▸ Task to carry out:
Please pull out every line of the listing below that contains the string "nearest", copying each one in full.

Content starts

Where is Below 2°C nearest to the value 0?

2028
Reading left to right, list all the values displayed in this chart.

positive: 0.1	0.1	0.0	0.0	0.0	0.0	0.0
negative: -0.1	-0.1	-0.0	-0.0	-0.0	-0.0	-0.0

Content ends

▸ Solution to this problem:
Where is Below 2°C nearest to the value 0?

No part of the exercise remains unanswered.